IB/iser: Add more RX CQs to scale out processing of SCSI responses

RX/TX CQs will now be selected from a per HCA pool.  For the RX flow
this has the effect of using different interrupt vectors when using
low level drivers (such as mlx4) that map the "vector" param provided
by the ULP on CQ creation to a dedicated IRQ/MSI-X vector.  This
allows the RX flow processing of IO responses to be distributed across
multiple CPUs.

QPs (--> iSER sessions) are assigned to CQs in round robin order using
the CQ with the minimum number of sessions attached to it.

Signed-off-by: Or Gerlitz <ogerlitz@mellanox.com>
Signed-off-by: Alex Tabachnik <alext@mellanox.com>
Signed-off-by: Roland Dreier <roland@purestorage.com>
diff --git a/drivers/infiniband/ulp/iser/iser_verbs.c b/drivers/infiniband/ulp/iser/iser_verbs.c
index 2dddabd..95a49af 100644
--- a/drivers/infiniband/ulp/iser/iser_verbs.c
+++ b/drivers/infiniband/ulp/iser/iser_verbs.c
@@ -70,32 +70,50 @@
  */
 static int iser_create_device_ib_res(struct iser_device *device)

#### Directions:
1. Do the following statements agree with the iSER patch? Answer yes or no for each, quoting the words of the iSER patch that decide it.
(a) RX and TX CQs are now taken from a pool kept for each HCA.
(b) Each QP is given to the CQ that already has the most sessions attached to it.
(c) The change lets the RX flow processing of IO responses be spread over more than one CPU.
2. Carry on the iSER patch from its last line.

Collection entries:
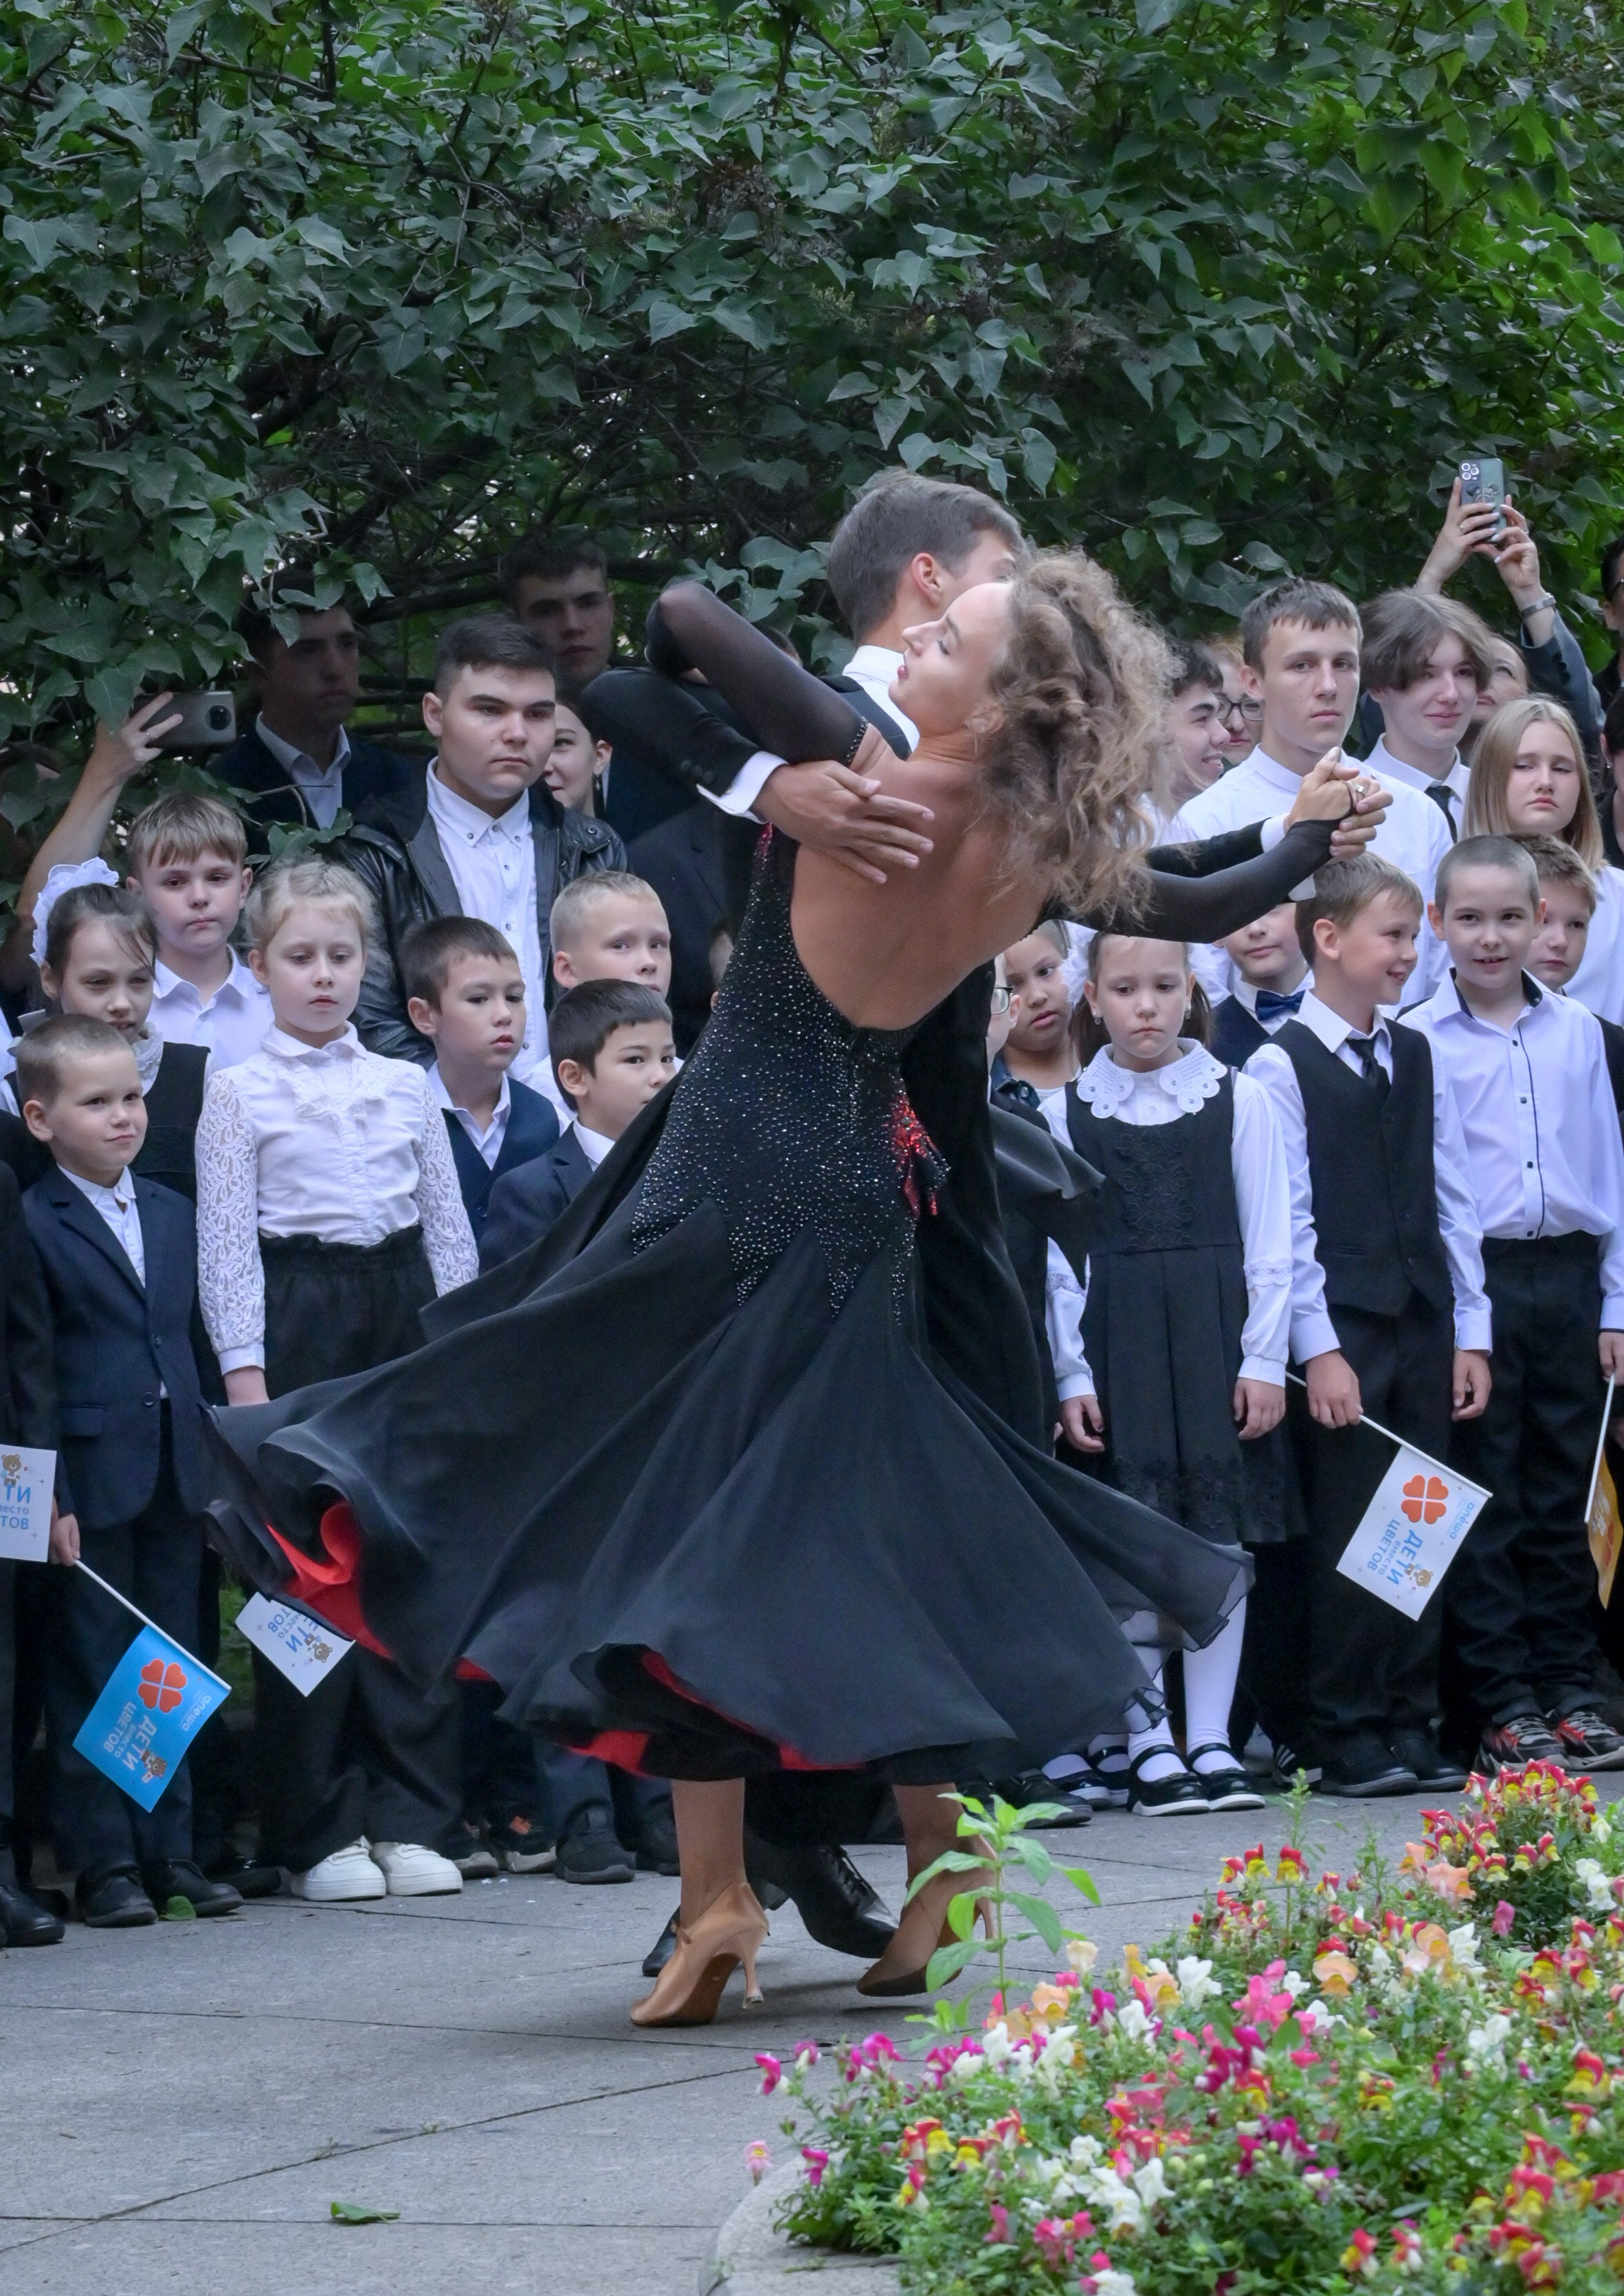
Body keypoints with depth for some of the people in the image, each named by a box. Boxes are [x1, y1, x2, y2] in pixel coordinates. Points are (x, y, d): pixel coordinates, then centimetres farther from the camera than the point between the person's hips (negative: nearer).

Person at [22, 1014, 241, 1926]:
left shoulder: (174, 1215, 13)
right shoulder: (33, 1225, -7)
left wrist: (216, 1468, 11)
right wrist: (47, 1499, -15)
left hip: (177, 1474, 6)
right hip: (92, 1483, -6)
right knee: (91, 1671, 0)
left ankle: (171, 1852, 15)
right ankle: (105, 1862, 4)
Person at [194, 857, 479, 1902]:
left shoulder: (407, 1087, 12)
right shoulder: (241, 1093, 2)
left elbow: (449, 1227, 14)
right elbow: (226, 1242, -2)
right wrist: (246, 1372, -10)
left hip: (403, 1317, 3)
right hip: (297, 1320, -3)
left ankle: (410, 1814, 6)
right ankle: (321, 1828, 2)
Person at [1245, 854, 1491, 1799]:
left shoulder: (1419, 1060, 12)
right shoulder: (1282, 1067, -6)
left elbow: (1453, 1201, 12)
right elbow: (1289, 1221, -10)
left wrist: (1471, 1332, 7)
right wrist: (1319, 1349, -14)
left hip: (1424, 1326, 6)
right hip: (1341, 1330, -6)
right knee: (1347, 1535, -3)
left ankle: (1414, 1727, 13)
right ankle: (1348, 1738, 2)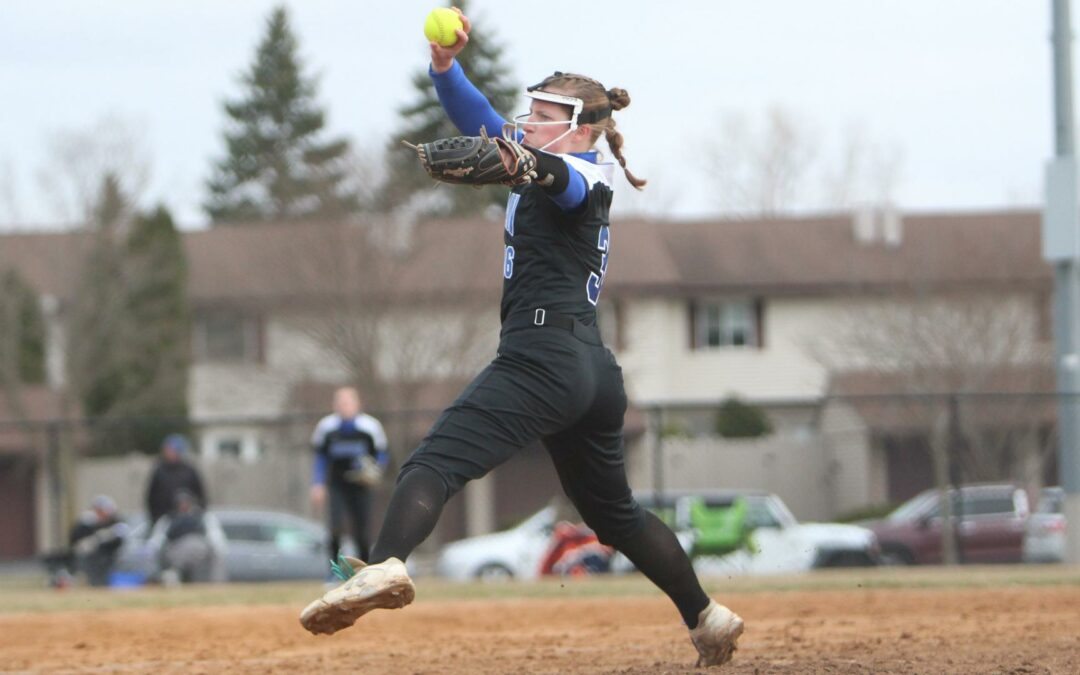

#### Written responses:
1.
(a) Yes: "RX/TX CQs will now be selected from a per HCA pool."
(b) No: "using the CQ with the minimum number of sessions attached to it."
(c) Yes: "This allows the RX flow processing of IO responses to be distributed across multiple CPUs."

2.
 {
+	int i, j;
+	struct iser_cq_desc *cq_desc;
+
+	device->cqs_used = min(ISER_MAX_CQ, device->ib_device->num_comp_vectors);
+	iser_err("using %d CQs, device %s supports %d vectors\n", device->cqs_used,
+		 device->ib_device->name, device->ib_device->num_comp_vectors);
+
+	device->cq_desc = kmalloc(sizeof(struct iser_cq_desc) * device->cqs_used,
+				  GFP_KERNEL);
+	if (device->cq_desc == NULL)
+		goto cq_desc_err;
+	cq_desc = device->cq_desc;
+
 	device->pd = ib_alloc_pd(device->ib_device);
 	if (IS_ERR(device->pd))
 		goto pd_err;
 
-	device->rx_cq = ib_create_cq(device->ib_device,
-				  iser_cq_callback,
-				  iser_cq_event_callback,
-				  (void *)device,
-				  ISER_MAX_RX_CQ_LEN, 0);
-	if (IS_ERR(device->rx_cq))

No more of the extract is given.